En tête de la procession, on voyait un capucin à barbe noire qui, accompagné d’un moine et d’un enfant de chœur, s’avançait, un goupillon à la main. L’enfant de chœur portait un seau plein d’eau bénite. Arrivés devant le voile noir, tous trois s’arrêtèrent, faisant face aux conjurés qu’ils ne pouvaient point voir. Chose curieuse, le capucin à barbe plongea alors son goupillon dans le seau de l’enfant de chœur, et allongeant le bras, dans un double geste qui traçait dans l’espace le signe de la croix, il lança son eau bénite, qui vint, à travers les losanges de la porte de fer, tomber en pluie lourde sur Rynaldo et ses compagnons. Et cette eau avec laquelle se signent les vivants et dont on asperge les morts les glaça. Puis le capucin regagna sa place ; l’officiant monta à l’autel.

Alors, ceux qui étaient dans le souterrain s’étonnèrent de ne voir personne de la cour assister à cette messe, personne d’autre que Léopold-Ferdinand et Karl le Rouge, qui se tenaient immobiles, devant la garde hongroise, comme en service commandé. Pour qui donc était cette messe ? Et tout à coup retentirent les paroles :

– Requiem aeternam dona eis, Domine, et lux perpétua luceat eis ! Donnez-leur, Seigneur, le repos éternel, et que la lumière éternelle les éclaire !

La messe que l’on célébrait là était la messe des morts.

– C’est une messe, dit une voix tremblante, pour le repos de l’âme de l’archiduc Adolphe, et certainement ce voile noir cache les restes du malheureux prince !

Les conjurés respirèrent, car ils comprenaient parfaitement que le danger qu’ils couraient était moins grand qu’ils l’avaient pu croire en voyant surgir tout à coup devant eux le roi de Carinthie et le duc de Bramberg.
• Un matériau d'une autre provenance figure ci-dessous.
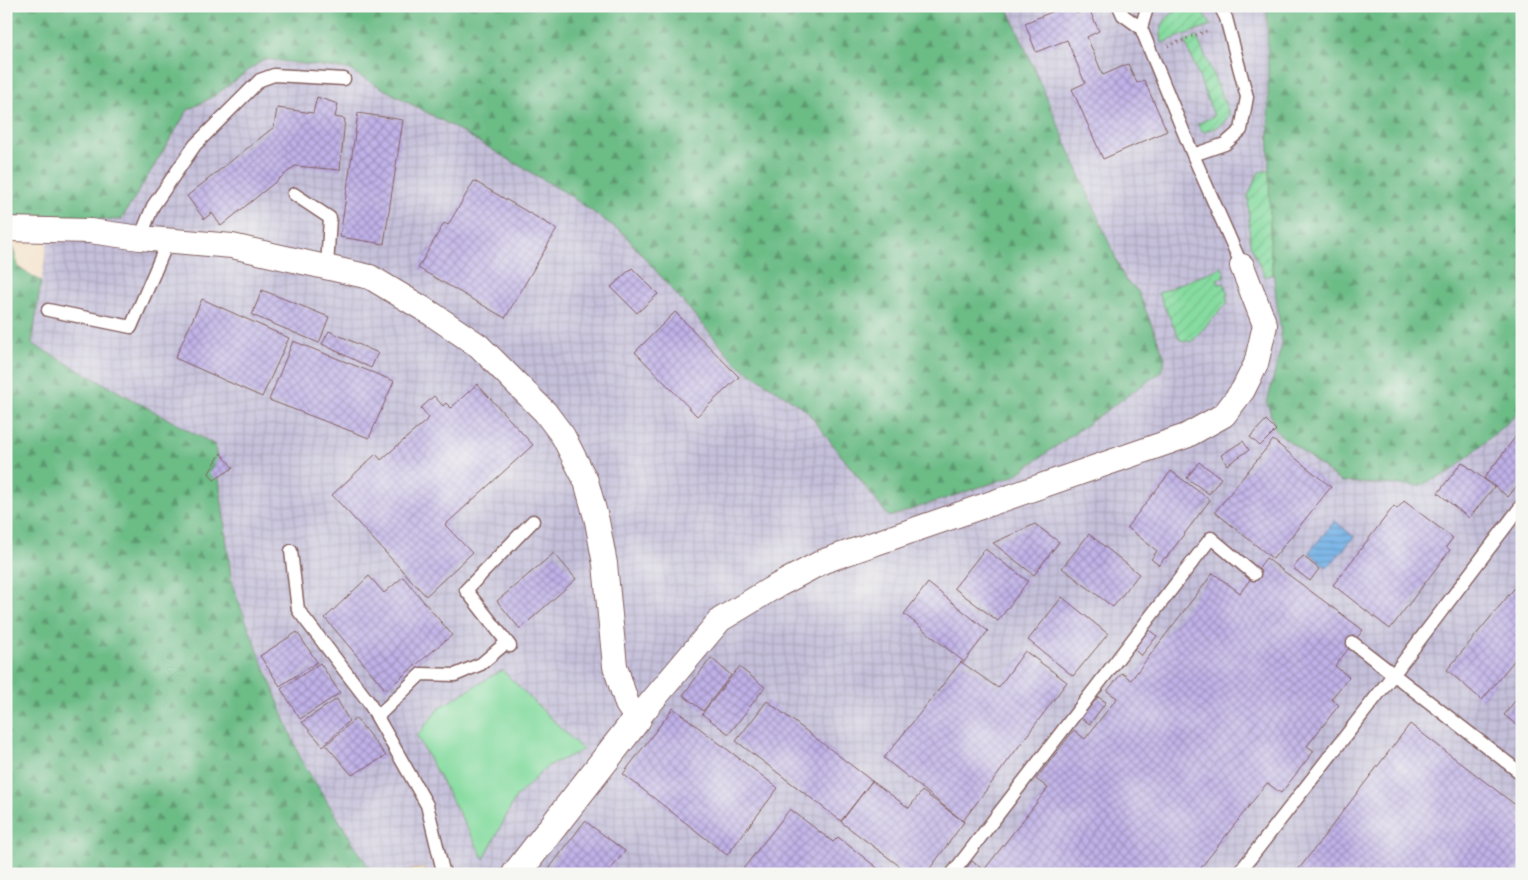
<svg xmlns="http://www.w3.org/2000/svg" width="1528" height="880" font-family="'Libre Caslon Text',serif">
<defs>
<pattern id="industrial-grid" width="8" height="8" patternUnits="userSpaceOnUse" patternTransform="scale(1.25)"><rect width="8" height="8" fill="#c5c0da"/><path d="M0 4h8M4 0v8" fill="none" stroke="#aba5bb"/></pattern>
<pattern id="forest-firs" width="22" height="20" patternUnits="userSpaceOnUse" patternTransform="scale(1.25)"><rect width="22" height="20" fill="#6cbc86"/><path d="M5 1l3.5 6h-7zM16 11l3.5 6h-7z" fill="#5b986e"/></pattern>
<pattern id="sand-dots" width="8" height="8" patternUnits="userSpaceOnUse" patternTransform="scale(1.25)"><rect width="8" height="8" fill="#eeda9e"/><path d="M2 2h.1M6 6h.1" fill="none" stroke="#cebb88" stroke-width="1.8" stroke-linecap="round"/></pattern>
<pattern id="garden-furrows" width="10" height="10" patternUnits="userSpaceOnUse" patternTransform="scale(1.25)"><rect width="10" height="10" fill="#86dca0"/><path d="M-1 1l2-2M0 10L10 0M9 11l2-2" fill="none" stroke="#75bc8a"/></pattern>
<pattern id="water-rules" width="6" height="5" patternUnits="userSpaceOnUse" patternTransform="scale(1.25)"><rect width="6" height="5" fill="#74b2e7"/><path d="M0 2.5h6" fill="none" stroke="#6190bb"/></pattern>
<pattern id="building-cross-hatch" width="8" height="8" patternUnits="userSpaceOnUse" patternTransform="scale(1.25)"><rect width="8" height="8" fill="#c0b2e8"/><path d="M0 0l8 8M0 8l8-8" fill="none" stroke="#9e90bc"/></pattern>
</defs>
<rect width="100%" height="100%" fill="#f6f6f2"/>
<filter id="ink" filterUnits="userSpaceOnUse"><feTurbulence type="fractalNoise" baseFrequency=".02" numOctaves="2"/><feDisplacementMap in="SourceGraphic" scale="10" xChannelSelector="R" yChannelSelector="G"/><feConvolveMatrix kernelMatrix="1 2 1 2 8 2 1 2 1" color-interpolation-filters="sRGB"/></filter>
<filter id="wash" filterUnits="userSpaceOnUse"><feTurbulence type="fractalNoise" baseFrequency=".0096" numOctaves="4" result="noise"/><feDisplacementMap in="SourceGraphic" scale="20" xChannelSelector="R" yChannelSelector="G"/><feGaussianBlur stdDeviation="1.12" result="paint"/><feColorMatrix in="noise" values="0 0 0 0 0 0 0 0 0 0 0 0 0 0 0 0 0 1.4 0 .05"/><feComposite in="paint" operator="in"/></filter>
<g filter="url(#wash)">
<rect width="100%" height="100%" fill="#f4e1c8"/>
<path fill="url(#industrial-grid)" d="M1007,6H1267L1270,247L1282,344L1267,403L1522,410V874H373L301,760L232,585L215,445L32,344L51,217L121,220L188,110L214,96L264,59L347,69L450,125L566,193L623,233L737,364L806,410L889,517L1014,476L1161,372L1164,358L1138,291L1125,280Z"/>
<path fill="#86dca0" stroke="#687e66" d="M502,670L583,750L548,766L516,797L484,859L417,736L440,707Z"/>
<path fill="url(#forest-firs)" stroke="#5b6e58" d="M6,6H1007L1125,280L1138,291L1165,358L1161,372L1014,476L889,517L806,410L737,364L623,233L566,193L450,125L347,69L264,59L214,96L188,110L121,220L51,217L6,218Z
M1267,6H1522V410L1449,473L1418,486L1341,482L1276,431L1267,403L1282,344L1270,247Z
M6,242H11L19,268L41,281L32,344L215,445L232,585L301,760L373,874H6Z"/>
<path fill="url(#sand-dots)" stroke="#9c7c64" d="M425,868L426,874H401L403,871Z"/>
<path fill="url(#garden-furrows)" stroke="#687e66" d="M1184,8C1198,8 1205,13 1211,25L1162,43C1158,25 1166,13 1184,8Z
M1197,37L1229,113C1226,125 1215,127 1205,132L1201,130L1197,124L1214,116L1185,41Z
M1269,170L1270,247L1273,274L1265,277L1250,244L1248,196L1259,172Z
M1222,267L1225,277L1217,279L1219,284L1224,283L1228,294L1226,295L1228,302L1191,342L1180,340L1158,293Z"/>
<path fill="url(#water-rules)" stroke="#5f6889" d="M1335,521L1354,537L1327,568L1309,552Z"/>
<g id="blocks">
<path fill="url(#building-cross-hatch)" d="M1052,6H1073L1076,13L1088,7L1099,31L1087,37L1103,75L1128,64L1137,83L1144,80L1167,131L1103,159L1072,89L1085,83L1067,40L1036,52L1025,23L1054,11Z
M317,97L338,104L335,117L345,119L340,170L295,166L221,226L212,213L204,219L187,196L274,127L277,108L313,113Z
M358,113L403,120L384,244L340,237Z
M474,181L557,229L505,318L418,268L444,223L448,225Z
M632,268L658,294L637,313L611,287Z
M262,290L329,317L319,343L252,315Z
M202,299L289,338L262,397L175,358Z
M675,312L739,377L697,416L635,352Z
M329,331L378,353L371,368L322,344Z
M293,341L394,381L369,438L269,400Z
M477,384L533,445L445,525L472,553L426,596L332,495L376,454L381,460L429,418L421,408L434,396L443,406L446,403L451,408Z
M1266,420L1276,430L1260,446L1250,437Z
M1517,435L1522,439V479L1508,497L1484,478Z
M1273,440L1331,487L1273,559L1215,512Z
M1243,441L1249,450L1227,465L1221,455Z
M221,453L233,468L214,480L209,473Z
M1199,462L1221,478L1209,494L1187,478Z
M1462,462L1494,487L1469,518L1438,493Z
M1171,471L1210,500L1166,558L1165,557L1159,565L1151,559L1157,551L1127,527Z
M1404,501L1453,538L1446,547L1450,550L1390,629L1333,585L1394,506L1397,509Z
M1035,524L1059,542L1034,575L993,543Z
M1089,534L1139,574L1113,607L1062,568Z
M985,549L1028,581L998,621L954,588Z
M554,553L576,579L520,629L497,601Z
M1303,556L1319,569L1310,581L1293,568Z
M1266,558L1363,630L1335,666L1349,677L1331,699L1339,705L1307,746L1314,751L1281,793L1267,783L1196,874H962L972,861L984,870L1048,788L1036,779L1074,730L1085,739L1117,698L1107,691L1122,673L1131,680L1213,573L1240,593Z
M369,576L384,593L403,577L452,635L386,690L325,618Z
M1522,579V651L1482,700L1447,670Z
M928,583L988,631L964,662L904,614Z
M1062,597L1108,634L1073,676L1028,640Z
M1149,630L1157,636L1141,656L1134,649Z
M297,632L317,662L280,686L260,656Z
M1025,651L1067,682L963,821L884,758L961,662L998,688Z
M711,658L731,675L703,711L683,695Z
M320,663L340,693L300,719L281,689Z
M739,667L765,687L729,734L702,714Z
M1522,692V729L1504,715Z
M1098,697L1106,702L1090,724L1081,718Z
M337,699L349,721L323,746L302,722Z
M767,701L872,781L841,821L736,741Z
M673,708L778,788L727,855L623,774Z
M356,718L386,756L352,775L326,745Z
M1410,724L1522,810V863L1513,874H1295Z
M872,781L909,808L922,791L964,822L926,874H910L841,822Z
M790,809L833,842L838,837L885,874H739Z
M585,821L625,851L607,874H545Z"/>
</g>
</g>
<g filter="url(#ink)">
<use href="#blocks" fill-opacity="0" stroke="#866362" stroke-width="1"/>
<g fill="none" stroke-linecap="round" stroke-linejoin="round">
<g stroke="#866362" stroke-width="15">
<path id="service" d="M1119,6L1123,15L1141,28
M1151,6L1147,8L1141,28L1193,155L1242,266
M1193,155L1225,144L1241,130L1247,97L1226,18L1220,6
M294,194L330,218L327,267
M140,238L153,206L195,145L260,80L274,75L344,79
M48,310L131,327L168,241
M291,551L298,610L368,701L427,805L443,871L445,874
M1353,643L1522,774
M510,646L466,590L533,521
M377,717L421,674L455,675L481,664L507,642
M952,874L1211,538L1254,574
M1238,874L1393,675L1522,505"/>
</g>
<g stroke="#866362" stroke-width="26">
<path id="minor" d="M6,229L90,231L140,238L232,246L370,277L432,314L479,346L545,412L563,436L586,481L597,521L605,564L615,666L627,704L637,719L720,620L771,589L824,561L1186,436L1224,415L1243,390L1256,364L1265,325L1242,266"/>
</g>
<g stroke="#866362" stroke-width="30">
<path id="tertiary" d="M516,874L637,719"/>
</g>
<path stroke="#866362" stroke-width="3" stroke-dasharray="1 4" stroke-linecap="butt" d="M1168,46L1209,30"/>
<use href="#service" stroke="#fff" stroke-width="12"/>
<use href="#minor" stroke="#fff" stroke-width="24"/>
<use href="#tertiary" stroke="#fff" stroke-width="28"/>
</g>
</g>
<rect width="1528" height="880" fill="none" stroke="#f6f6f2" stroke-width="25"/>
</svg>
Mais une voix lointaine, une voix qui était plutôt un râle qu’une voix, se fit entendre au fond du souterrain :

– Non ! c’est une messe des morts pour nous ! Nous sommes enfermés !

Celui qui parlait ou plutôt qui râlait ainsi avait pu échapper dans les ténèbres à la surveillance de Rynaldo. Il était retourné en arrière, voulant fuir, et venait de se heurter à la porte de bronze. Et maintenant il criait aux autres la fatale nouvelle. Ce fut d’abord dans le souterrain un silence mortel, et puis la voix grondante du ban se fit entendre.

– On n’est pas enfermé, disait-elle, tant qu’on peut aller en avant ! J’ai les clefs de la porte de la chapelle et nous avons nos kandjars !

– La messe des morts est pour nous ! nous sommes enfermés ! râla à nouveau la voix, au fond du souterrain.

Alors ce fut une ruée en arrière de tous les conjurés, une plongée dans le trou noir dont ils allèrent, d’un coup, eux aussi, toucher le fond. Rynaldo entendit le bruit vain de leurs efforts et leurs lâches gémissement. Seul il était en haut des marches. Et bravement, péniblement, il essaya d’ouvrir la porte qui donnait dans la chapelle des morts. La porte résista. Il n’y avait plus de doute possible. Ils étaient dans un tombeau, et l’on priait pour eux.

– Requiem aeternam dona eis, Domine !

Dans le moment même, le voile noir à côté duquel se tenaient, dans la chapelle, Léopold-Ferdinand, Karl le Rouge et les deux officiers bosniaques tomba, cependant que le roi de Carinthie et le duc de Bramberg mettaient sabre au clair, et Rynaldo put voir ce que le voile lui avait caché jusqu’alors. Et ce qu’il vit était d’un intérêt tel qu’il ne put s’empêcher d’appeler près de lui ses compagnons. Ils accoururent, dans un suprême espoir. Ils virent, devant eux, prêts à cracher leur mitraille, deux canons avec leurs canonniers !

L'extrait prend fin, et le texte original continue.